**Exercise goal:** The entries that follow should be reproduced exactly, with no images carried over.

*** Opening of Extracted information ***

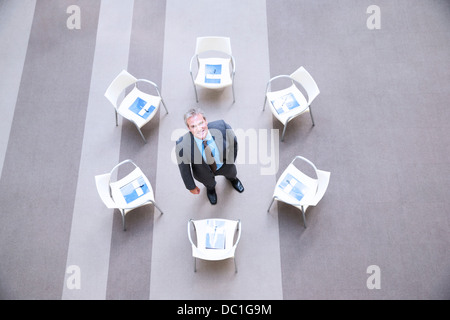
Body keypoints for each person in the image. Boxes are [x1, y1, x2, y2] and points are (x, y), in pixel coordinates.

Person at [175, 108, 244, 204]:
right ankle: (211, 189)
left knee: (231, 174)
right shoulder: (181, 145)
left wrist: (230, 161)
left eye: (200, 123)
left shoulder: (222, 126)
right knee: (209, 184)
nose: (199, 129)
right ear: (189, 128)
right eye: (193, 126)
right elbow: (184, 169)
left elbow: (234, 143)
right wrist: (191, 186)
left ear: (206, 121)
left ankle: (233, 180)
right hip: (203, 172)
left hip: (225, 164)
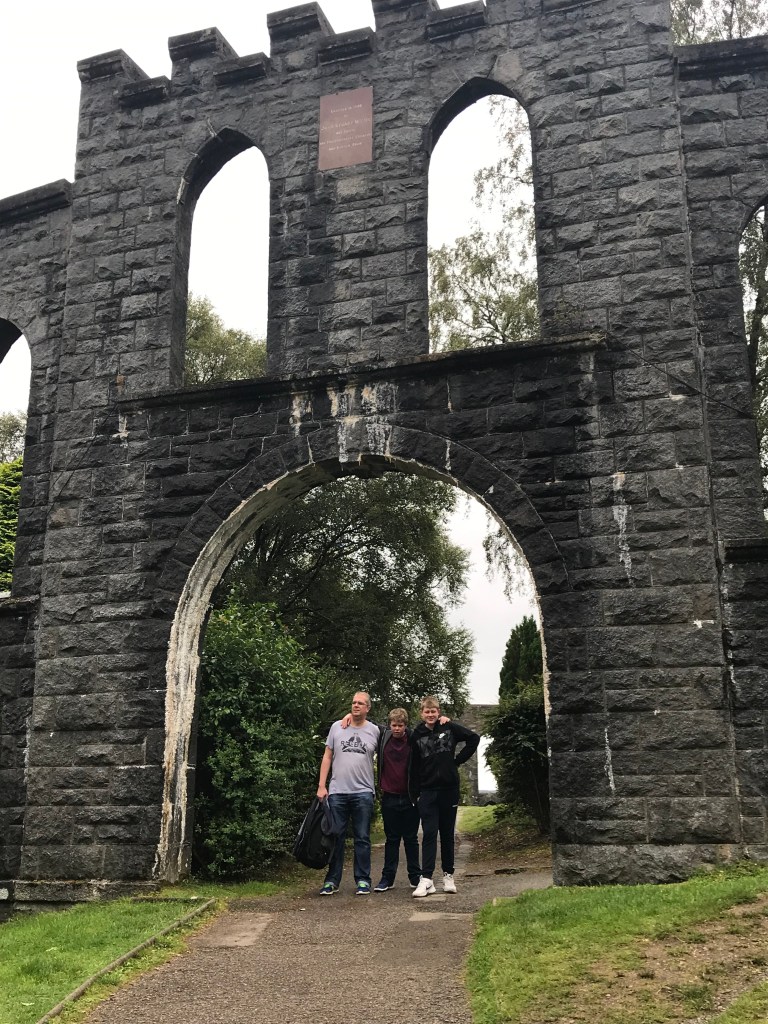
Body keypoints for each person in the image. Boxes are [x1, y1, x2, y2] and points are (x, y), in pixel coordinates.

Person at [410, 695, 480, 897]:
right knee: (429, 833)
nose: (430, 714)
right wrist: (414, 794)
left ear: (438, 712)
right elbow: (413, 766)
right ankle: (426, 879)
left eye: (433, 711)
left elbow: (473, 738)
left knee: (447, 834)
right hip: (427, 791)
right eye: (427, 711)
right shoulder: (417, 734)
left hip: (449, 789)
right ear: (422, 713)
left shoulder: (448, 727)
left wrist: (457, 761)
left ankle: (448, 875)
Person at [317, 691, 380, 896]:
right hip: (337, 791)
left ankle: (363, 880)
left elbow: (398, 736)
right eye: (354, 702)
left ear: (368, 708)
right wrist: (321, 785)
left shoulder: (375, 731)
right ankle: (332, 880)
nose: (356, 706)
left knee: (362, 838)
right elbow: (327, 756)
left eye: (360, 703)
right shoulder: (337, 727)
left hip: (363, 792)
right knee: (336, 837)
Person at [372, 707, 421, 892]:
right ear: (389, 725)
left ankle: (415, 877)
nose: (397, 729)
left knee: (411, 839)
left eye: (400, 725)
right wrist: (348, 716)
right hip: (389, 796)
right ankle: (387, 878)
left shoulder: (414, 739)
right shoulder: (383, 737)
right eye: (394, 725)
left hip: (410, 797)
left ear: (405, 725)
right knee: (391, 839)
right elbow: (364, 722)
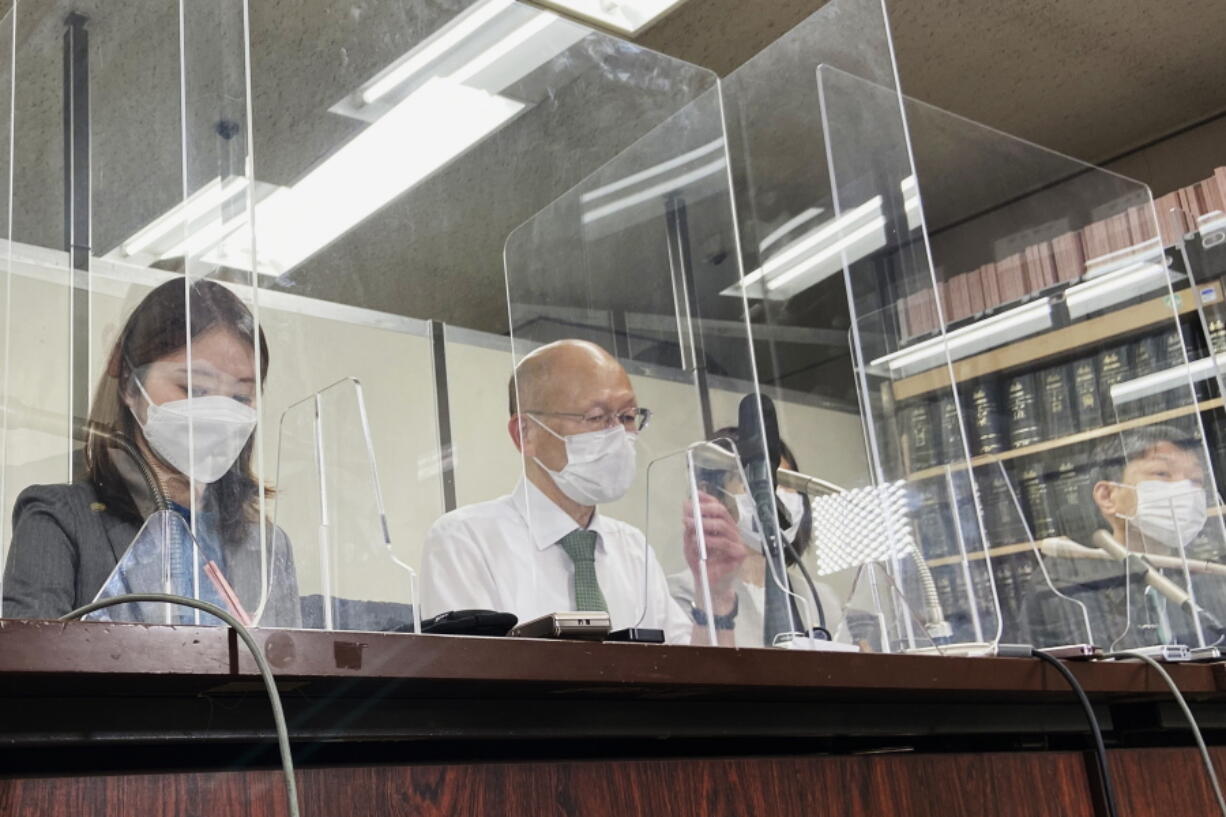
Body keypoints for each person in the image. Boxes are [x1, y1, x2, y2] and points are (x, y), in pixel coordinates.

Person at [2, 278, 299, 625]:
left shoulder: (266, 546)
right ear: (130, 383)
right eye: (195, 388)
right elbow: (30, 666)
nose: (219, 414)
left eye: (240, 398)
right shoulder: (60, 520)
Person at [420, 339, 748, 645]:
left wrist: (715, 595)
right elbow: (470, 684)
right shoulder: (466, 541)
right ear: (525, 433)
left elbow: (696, 681)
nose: (619, 434)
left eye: (628, 416)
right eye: (596, 417)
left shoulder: (633, 549)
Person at [1021, 424, 1226, 650]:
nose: (1185, 488)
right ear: (1107, 496)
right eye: (1162, 474)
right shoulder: (1067, 578)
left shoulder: (1208, 575)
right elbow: (1109, 666)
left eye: (1195, 480)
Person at [666, 427, 843, 647]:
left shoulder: (820, 598)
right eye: (755, 482)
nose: (776, 495)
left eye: (786, 483)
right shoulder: (682, 593)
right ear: (710, 494)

*** Close of Extracted information ***

**Solution to this problem:**
Body keypoints for each person in the image. Boxes are [x1, y1, x2, y2] and points are (x, y), in pixel coordinates.

Person at [175, 108, 244, 204]:
right ankle: (211, 189)
left knee: (231, 174)
right shoulder: (181, 145)
left wrist: (230, 161)
left eye: (200, 123)
left shoulder: (222, 126)
right knee: (209, 184)
nose: (199, 129)
right ear: (189, 128)
right eye: (193, 126)
right elbow: (184, 169)
left elbow: (234, 143)
right wrist: (191, 186)
left ear: (206, 121)
left ankle: (233, 180)
right hip: (203, 172)
left hip: (225, 164)
Body keypoints for each person in the image. Boxes are [x1, y1, x2, y2] and points are (x, y), in pixel coordinates.

Person at [410, 695, 480, 897]:
right knee: (429, 833)
nose: (430, 714)
right wrist: (414, 794)
left ear: (438, 712)
right elbow: (413, 766)
right ankle: (426, 879)
left eye: (433, 711)
left elbow: (473, 738)
left knee: (447, 834)
right hip: (427, 791)
right eye: (427, 711)
right shoulder: (417, 734)
left hip: (449, 789)
right ear: (422, 713)
left shoulder: (448, 727)
left wrist: (457, 761)
left ankle: (448, 875)
Person at [317, 691, 380, 896]:
right hip: (337, 791)
left ankle: (363, 880)
left elbow: (398, 736)
right eye: (354, 702)
left ear: (368, 708)
right wrist: (321, 785)
left shoulder: (375, 731)
right ankle: (332, 880)
nose: (356, 706)
left knee: (362, 838)
right elbow: (327, 756)
left eye: (360, 703)
right shoulder: (337, 727)
left hip: (363, 792)
right knee: (336, 837)
Person at [372, 707, 421, 892]:
right ear: (389, 725)
left ankle: (415, 877)
nose: (397, 729)
left knee: (411, 839)
left eye: (400, 725)
right wrist: (348, 716)
right hip: (389, 796)
right ankle: (387, 878)
left shoulder: (414, 739)
right shoulder: (383, 737)
right eye: (394, 725)
left hip: (410, 797)
left ear: (405, 725)
right knee: (391, 839)
right elbow: (364, 722)
Body keypoints for each person in the image. Boxes are [x1, y1, x2, y2] and points are (x, y), in pixel coordinates.

Person at [2, 278, 299, 625]:
left shoulder: (266, 546)
right ear: (130, 383)
right eye: (195, 388)
right elbow: (30, 666)
nose: (219, 414)
left eye: (240, 398)
right shoulder: (60, 520)
Person at [420, 339, 748, 645]:
left wrist: (715, 595)
right elbow: (470, 684)
right shoulder: (466, 541)
right ear: (525, 433)
left elbow: (696, 681)
nose: (619, 434)
left eye: (628, 416)
right eye: (596, 417)
left shoulder: (633, 549)
Person at [1021, 424, 1226, 650]:
nose: (1185, 488)
right ear: (1107, 496)
right eye: (1162, 474)
right shoulder: (1067, 578)
left shoulder: (1208, 575)
right elbow: (1109, 666)
left eye: (1195, 480)
Person at [666, 427, 843, 647]:
left shoulder: (820, 598)
right eye: (755, 482)
nose: (776, 495)
left eye: (786, 483)
right shoulder: (682, 593)
right ear: (710, 494)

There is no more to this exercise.